- [DATA EXTRACT]:
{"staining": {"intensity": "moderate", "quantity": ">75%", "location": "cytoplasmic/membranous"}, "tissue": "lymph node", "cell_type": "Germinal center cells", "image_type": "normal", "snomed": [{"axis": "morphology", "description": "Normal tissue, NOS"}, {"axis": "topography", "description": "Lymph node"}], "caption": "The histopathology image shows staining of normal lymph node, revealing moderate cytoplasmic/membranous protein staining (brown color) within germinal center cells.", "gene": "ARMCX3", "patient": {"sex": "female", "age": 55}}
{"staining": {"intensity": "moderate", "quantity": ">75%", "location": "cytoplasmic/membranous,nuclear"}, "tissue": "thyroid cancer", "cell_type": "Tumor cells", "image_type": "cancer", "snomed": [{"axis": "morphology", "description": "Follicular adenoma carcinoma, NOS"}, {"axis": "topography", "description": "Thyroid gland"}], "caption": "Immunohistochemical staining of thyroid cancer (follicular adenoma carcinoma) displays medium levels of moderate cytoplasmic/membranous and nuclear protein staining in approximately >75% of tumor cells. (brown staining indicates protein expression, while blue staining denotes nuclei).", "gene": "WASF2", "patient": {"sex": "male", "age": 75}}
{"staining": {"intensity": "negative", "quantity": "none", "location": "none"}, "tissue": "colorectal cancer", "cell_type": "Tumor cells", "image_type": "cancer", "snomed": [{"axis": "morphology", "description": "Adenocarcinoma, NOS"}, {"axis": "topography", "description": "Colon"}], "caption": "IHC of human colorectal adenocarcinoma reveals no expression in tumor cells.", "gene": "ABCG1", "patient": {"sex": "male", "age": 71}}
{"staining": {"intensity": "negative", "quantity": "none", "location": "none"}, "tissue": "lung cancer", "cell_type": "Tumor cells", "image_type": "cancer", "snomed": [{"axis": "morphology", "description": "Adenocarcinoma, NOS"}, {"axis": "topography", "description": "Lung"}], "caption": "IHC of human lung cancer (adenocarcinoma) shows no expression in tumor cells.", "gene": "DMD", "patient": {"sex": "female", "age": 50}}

- [ABOUT THIS EXERCISE]: Reproduce only the lines from the line containing "of human colorectal" to the last line of the material above, both of those lines included.

- [COMPLETED EXERCISE]:
{"staining": {"intensity": "negative", "quantity": "none", "location": "none"}, "tissue": "colorectal cancer", "cell_type": "Tumor cells", "image_type": "cancer", "snomed": [{"axis": "morphology", "description": "Adenocarcinoma, NOS"}, {"axis": "topography", "description": "Colon"}], "caption": "IHC of human colorectal adenocarcinoma reveals no expression in tumor cells.", "gene": "ABCG1", "patient": {"sex": "male", "age": 71}}
{"staining": {"intensity": "negative", "quantity": "none", "location": "none"}, "tissue": "lung cancer", "cell_type": "Tumor cells", "image_type": "cancer", "snomed": [{"axis": "morphology", "description": "Adenocarcinoma, NOS"}, {"axis": "topography", "description": "Lung"}], "caption": "IHC of human lung cancer (adenocarcinoma) shows no expression in tumor cells.", "gene": "DMD", "patient": {"sex": "female", "age": 50}}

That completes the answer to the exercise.